* _PASSAGE SHOWN_:
#####

But the tax savings don’t stop there. Many companies that move to Bermuda also open a corporate beachhead in that Wall Street of the Caribbean--Barbados--where, thanks to the alchemy of modern accounting and a sweetheart tax treaty, profits earned in the U.S. can be shipped abroad and transformed into a tax write-off.

And the benefits of this offshore shell game extend well beyond a corporation’s bottom line. Formerly red, white and blue companies now sporting a Bermuda tan are also suddenly and conveniently immune to judgments against them in U.S. courts, less accountable to their shareholders, who are unable to file class-action suits, and freed from a whole host of annoying government regulations.

Nobody is sure precisely how much this corporate exodus is costing our government, but the IRS estimates that it’s siphoning off at least $70billion each year from the U.S. Treasury. And that number doesn’t include the billions in taxes that corporations avoid paying by creating offshore subsidiaries. Enron, for example, had 881 of them and paid no taxes in four of the last five years.

#####

* _STORED RECORDS_:
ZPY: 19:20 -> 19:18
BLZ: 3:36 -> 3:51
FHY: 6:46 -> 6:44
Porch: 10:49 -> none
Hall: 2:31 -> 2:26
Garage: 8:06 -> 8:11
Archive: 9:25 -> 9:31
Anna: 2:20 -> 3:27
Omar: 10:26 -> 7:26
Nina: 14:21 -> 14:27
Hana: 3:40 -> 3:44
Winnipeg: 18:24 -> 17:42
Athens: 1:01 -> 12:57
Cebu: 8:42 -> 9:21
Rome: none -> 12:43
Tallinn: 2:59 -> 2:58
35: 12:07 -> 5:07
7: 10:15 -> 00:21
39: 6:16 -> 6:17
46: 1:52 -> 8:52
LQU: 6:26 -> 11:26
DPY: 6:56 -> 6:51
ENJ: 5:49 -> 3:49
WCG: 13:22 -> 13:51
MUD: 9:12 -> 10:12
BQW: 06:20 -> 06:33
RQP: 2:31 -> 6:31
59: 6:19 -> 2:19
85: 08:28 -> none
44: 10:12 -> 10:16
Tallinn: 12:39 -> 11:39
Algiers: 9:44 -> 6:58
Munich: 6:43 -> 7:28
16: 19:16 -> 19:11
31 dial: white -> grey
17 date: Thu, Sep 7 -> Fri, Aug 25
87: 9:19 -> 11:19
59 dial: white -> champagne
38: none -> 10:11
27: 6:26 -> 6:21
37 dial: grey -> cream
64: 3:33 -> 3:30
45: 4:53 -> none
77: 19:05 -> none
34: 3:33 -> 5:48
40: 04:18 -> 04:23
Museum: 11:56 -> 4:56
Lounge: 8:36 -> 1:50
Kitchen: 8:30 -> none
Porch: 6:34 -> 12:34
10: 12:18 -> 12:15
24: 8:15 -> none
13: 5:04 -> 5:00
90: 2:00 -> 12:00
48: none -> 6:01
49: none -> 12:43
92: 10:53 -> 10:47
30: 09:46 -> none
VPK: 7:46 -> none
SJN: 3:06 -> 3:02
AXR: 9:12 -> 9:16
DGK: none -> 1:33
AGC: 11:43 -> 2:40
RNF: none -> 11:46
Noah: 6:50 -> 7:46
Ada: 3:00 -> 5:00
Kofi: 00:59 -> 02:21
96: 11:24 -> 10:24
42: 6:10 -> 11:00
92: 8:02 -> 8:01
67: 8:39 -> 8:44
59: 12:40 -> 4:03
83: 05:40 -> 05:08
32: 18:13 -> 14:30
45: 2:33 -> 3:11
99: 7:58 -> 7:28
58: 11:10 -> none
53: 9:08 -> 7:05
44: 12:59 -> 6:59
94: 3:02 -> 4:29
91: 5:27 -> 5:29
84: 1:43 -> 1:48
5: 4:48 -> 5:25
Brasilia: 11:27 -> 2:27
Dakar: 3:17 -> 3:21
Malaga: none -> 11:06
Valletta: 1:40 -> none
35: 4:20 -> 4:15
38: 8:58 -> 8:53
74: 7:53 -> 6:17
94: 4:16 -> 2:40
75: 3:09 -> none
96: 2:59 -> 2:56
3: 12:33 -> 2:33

#####

* _WHAT TO DO_: In the passage about companies moving to Bermuda, how many offshore subsidiaries did Enron have? These records come from a different source than the text.

* _ANSWER FOR THIS EXERCISE_: 881